Au fil des albums – celui-ci est déjà son cinquième – Keren Ann s’est taillé une place de choix sur la scène dite «alternative» (terme vidé de son sens, mais qu’importe), en accordant autant de place au fond et à la forme de son art, c’est-à-dire à l’écriture et à l’enveloppe sonore de ses chansons.
Avec Keren Ann (Virgin/EMI), l’auteure-compositrice franco-américaine et son réalisateur Joe Barresi ont joué aux alchimistes, signant un album qui baigne dans un flou à la fois onirique et érotique, tout en faisant preuve d’un sens infaillible de la formule pop.

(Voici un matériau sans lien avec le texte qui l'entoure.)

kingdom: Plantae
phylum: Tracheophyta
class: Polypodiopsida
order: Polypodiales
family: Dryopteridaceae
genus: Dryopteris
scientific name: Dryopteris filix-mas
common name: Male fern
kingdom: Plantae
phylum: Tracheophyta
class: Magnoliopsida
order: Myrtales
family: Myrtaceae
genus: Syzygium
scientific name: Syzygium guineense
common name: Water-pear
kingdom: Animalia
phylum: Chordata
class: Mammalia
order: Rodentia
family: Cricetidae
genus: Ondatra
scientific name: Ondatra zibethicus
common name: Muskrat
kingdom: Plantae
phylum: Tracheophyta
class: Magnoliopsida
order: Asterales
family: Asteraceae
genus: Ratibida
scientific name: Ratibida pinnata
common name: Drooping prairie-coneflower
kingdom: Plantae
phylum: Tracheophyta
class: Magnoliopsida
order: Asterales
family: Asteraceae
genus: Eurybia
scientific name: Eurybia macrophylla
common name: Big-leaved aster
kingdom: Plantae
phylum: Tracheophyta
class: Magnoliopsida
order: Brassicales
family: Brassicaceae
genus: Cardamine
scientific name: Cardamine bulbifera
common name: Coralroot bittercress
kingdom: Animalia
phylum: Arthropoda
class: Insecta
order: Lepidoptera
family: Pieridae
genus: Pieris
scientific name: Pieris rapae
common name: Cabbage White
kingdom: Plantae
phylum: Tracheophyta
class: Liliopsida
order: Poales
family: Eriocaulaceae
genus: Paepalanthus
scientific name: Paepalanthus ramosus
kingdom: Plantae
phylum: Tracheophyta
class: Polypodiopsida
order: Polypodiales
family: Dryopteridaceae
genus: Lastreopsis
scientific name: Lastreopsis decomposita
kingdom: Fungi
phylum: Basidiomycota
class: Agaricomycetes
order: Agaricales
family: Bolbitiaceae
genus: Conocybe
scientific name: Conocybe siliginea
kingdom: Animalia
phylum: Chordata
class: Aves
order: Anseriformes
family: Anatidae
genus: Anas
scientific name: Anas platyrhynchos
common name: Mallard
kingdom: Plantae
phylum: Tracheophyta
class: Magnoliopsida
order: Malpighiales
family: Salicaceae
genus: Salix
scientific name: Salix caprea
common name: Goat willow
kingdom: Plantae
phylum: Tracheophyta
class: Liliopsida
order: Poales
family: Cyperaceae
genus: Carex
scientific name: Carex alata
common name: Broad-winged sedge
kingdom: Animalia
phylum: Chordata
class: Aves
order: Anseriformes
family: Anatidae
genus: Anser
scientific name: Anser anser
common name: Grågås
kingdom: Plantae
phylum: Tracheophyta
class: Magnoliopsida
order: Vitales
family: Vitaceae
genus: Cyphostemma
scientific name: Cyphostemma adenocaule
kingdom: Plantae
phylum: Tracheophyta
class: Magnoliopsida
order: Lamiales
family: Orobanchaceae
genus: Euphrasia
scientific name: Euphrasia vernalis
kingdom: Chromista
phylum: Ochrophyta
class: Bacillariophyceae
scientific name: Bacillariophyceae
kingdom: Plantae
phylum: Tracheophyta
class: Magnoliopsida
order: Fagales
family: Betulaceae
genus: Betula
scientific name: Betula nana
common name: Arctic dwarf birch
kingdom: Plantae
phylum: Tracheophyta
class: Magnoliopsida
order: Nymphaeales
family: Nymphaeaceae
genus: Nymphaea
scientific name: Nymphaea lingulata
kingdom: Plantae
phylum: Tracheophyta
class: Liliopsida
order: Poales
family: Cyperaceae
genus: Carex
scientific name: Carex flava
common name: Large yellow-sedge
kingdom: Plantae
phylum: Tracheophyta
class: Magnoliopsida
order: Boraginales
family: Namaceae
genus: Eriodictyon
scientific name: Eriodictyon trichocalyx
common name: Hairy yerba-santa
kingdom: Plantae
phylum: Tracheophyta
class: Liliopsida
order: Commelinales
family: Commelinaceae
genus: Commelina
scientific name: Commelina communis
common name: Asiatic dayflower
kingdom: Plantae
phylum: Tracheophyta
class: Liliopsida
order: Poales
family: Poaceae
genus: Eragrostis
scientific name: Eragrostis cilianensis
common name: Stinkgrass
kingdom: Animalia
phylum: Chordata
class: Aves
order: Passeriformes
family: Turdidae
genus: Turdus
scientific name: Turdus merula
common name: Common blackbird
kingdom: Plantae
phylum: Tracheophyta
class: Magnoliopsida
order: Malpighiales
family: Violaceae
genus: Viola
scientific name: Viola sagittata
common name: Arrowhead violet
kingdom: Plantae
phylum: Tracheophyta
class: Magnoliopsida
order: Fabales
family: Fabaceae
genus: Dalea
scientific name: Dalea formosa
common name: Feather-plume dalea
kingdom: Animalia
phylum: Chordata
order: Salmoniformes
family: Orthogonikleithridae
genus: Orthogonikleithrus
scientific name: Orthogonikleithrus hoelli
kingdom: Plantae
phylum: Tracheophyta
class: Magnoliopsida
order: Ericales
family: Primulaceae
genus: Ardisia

Une formule admirablement servie par une voix qui sait nous entraîner à l’intérieur des chansons plutôt que de projeter ses émotions avec une passion centrifuge. Mais si elle joue en virtuose de la vulnérabilité, Keren sait articuler une menace d’autant plus troublante qu’elle s’exprime sotto voce plutôt qu’à grands cris (It Ain’t No Crime).
Et comme culture musicale, on ne trouvera rien à redire: dans son univers, Leonard Cohen tutoie Ennio Morricone, Lee Hazelwood fréquente Joy Division, lorsque ce n’est pas Françoise Hardy qui lance un clin d’œil au Velvet Underground.
C’est d’ailleurs ce dernier alliage qui lui a permis à Keren d’accoucher de Lay Your Head Down, chanson parfaite que n’aurait pas reniée un jeune Lou Reed, et qui brode sa magie avec un minimum de moyens: quelques harmonies évanescentes, un solo de guitare doucement discordant et un harmonica mélancolique servent de cadre à cette invitation («Why don’t you lay your head down/In my arms, in my arms») qui se veut plus tendre que lascive.